Year 4, Month 12, Day 13: Run To The Rock For Rescue, There Will Be No Rock

The New York Daily News, on the future of our various forms of sublimated combat:

Hockey fans frustrated with the Rangers, Islanders or Devils might find solace in this vision: their players just disappearing, swallowed by ice rinks turned to pools of water.

As Seth Meyers and Amy Poehler used to ask on “Saturday Night Live,” “Really?”

The prospect is broached by a group making a rare foray into public policy: the National Hockey League, Major League Baseball, the National Basketball Association, National Football League and U.S. Olympic Committee.

On the same day Senate Democrats executed the so-called “nuclear option,” the sports folks were meeting under the Capitol with a House-Senate task force on climate change.

The talk was not of the usual business of preserving antitrust exemptions or fending off calls for better drug testing or safer play.

It was the impact of climate change, which they all concede, on the future of their sports.

Without casting their lot with many specific Obams administration policies, the traditionally cautious and risk-averse assemblage conceded the need to reduce greenhouse-gas emissions.

“These are great American businesses, great American cultural institutions and there being here means a great deal,” said Sen. Sheldon Whitehouse (D-R.I.), a sharp former federal prosecutor and son of a career diplomat who’s made 51 Senate floor speeches on climate change.

He rightly rails against climate-change deniers and “phony-baloney organizations designed to look and sound like they’re real,” as well as scientists on corporate payrolls “whom polluters can trot out when they need them.”

What was fascinating is that he was not surrounded by tree-hugging true believers, but top officials from sports leagues mindful of the diverse politics of their fans, and not big on wading into contentious areas.

I don’t care about any sports other than Quidditch and 43-man Squamish, but this was just too tempting to ignore. December 1:

Even leaving aside the questions of carbon footprint, fossil-fuel consumption, and the like, the long-term viability of American professional sports is closely tied to our national handling of climate change. Why? Put simply, our national pastimes are a function of our prosperity; the resources of cash, infrastructure and time not earmarked for our immediate survival needs. When long-term sustained drought cripples corn and wheat production, food prices will climb; when extreme storms devastate coastal regions, athletic stadiums will find more immediate utility as emergency housing for thousands of suddenly homeless families.

And, of course, when the continuity of our lives is increasingly disrupted by the countless small impacts of a transforming climate, we’re going to have less time and energy for all the things we’ve taken for granted that make our lives rich and enjoyable.

Climate change’s implications will be felt everywhere in our cultural life from baseball to ballet.

Warren Senders

Year 4, Month 5, Day 10: You Need A Hug

The Berkshire Eagle assesses climatic impact on the economy of Western Massachusetts:

By the end of the century, the Berkshire County economy — much like the global economy — may be forever altered by the effects of climate change. Some local economic changes have already begun in response to impacts expected from climate change in the coming decades.

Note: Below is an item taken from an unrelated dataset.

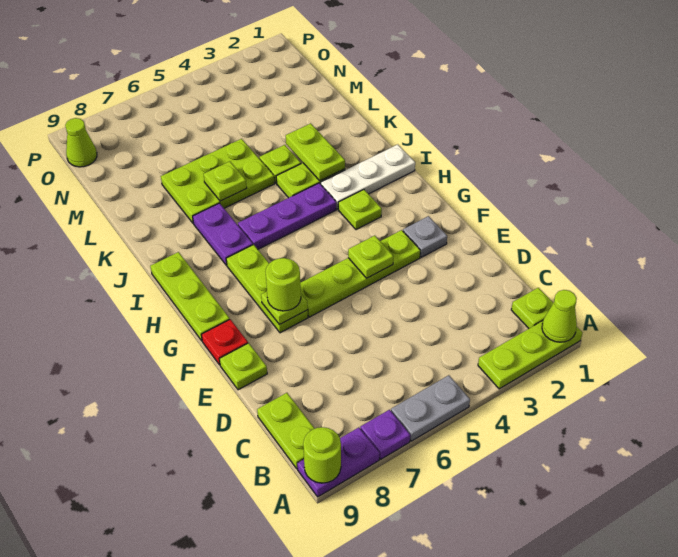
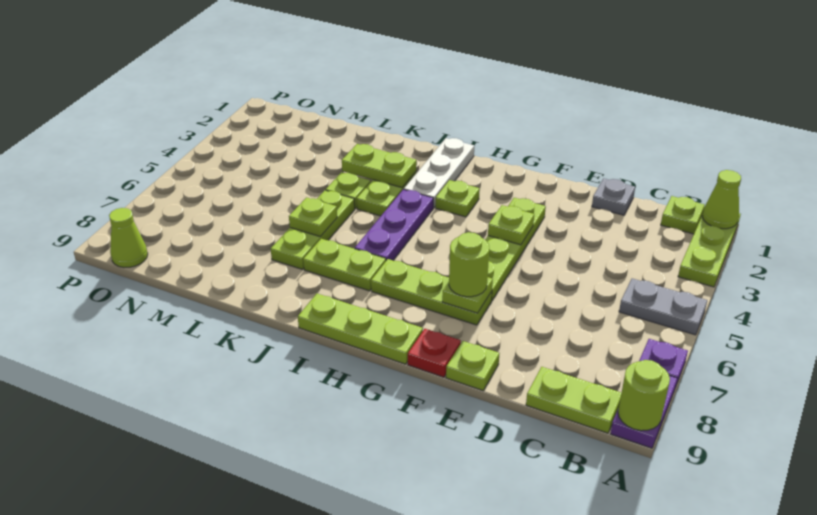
grey 1x2 plate [391,375,470,441] -> grey 1x2 plate turned to [619,279,707,335]
grey 1x1 plate [403,216,447,257] -> grey 1x1 plate moved to [592,179,635,215]
purple 1x2 plate [193,203,253,265] -> lime 1x2 plate [303,239,386,291]
lime 2x3 plate [161,139,275,223] -> lime 1x3 plate [271,190,355,269]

Land-use planners and policy specialists in the insurance industry are preparing for changes likely to be brought on by warmer temperatures and more severe weather events. Local farmers and business owners are already looking to their future, many doubtful about the climate change concept, but still determined to build revenue streams that will withstand climate changes or compensate for weather-generated losses.

In one example of a specific local economic effect likely to result from climate change, Cameron Wake, associate professor with the Institute of Earth, Oceans and Space at the University of New Hampshire and a lead author of the Northeast Climate Impacts Assessment issued by the Union of Concerned Scientists, had a dire assessment of the local ski industry: “By the end of the century, the only ski areas that remain viable [in the Northeast] will be in the western mountains of Maine.”

It’s one of my favorite parts of the world. April 27:

The Berkshires aren’t alone in experiencing the accelerating impact of climate change, a real-world crisis that even the most vehement denialists cannot ignore much longer. Between dwindling snowpacks, multi-year droughts, unseasonal monsoons, and the arrival of invasive insect pests, this planetary phenomenon manifests itself at local and regional levels in ways that will bring significant economic, social and environmental effects. There may be temporary benefits for a few species here and there, a few communities poised to take advantage of short-term circumstances — but the future offered by our radically transforming climate is almost entirely bleak.

Are there positive aspects to this slo-mo disaster? Only that we humans may, at long last, fully grasp that our individual and collective behaviors have effects far distant in space and time. The lives of our descendants hinge on our recognition that the greenhouse effect renders political and cultural distinctions utterly and finally irrelevant.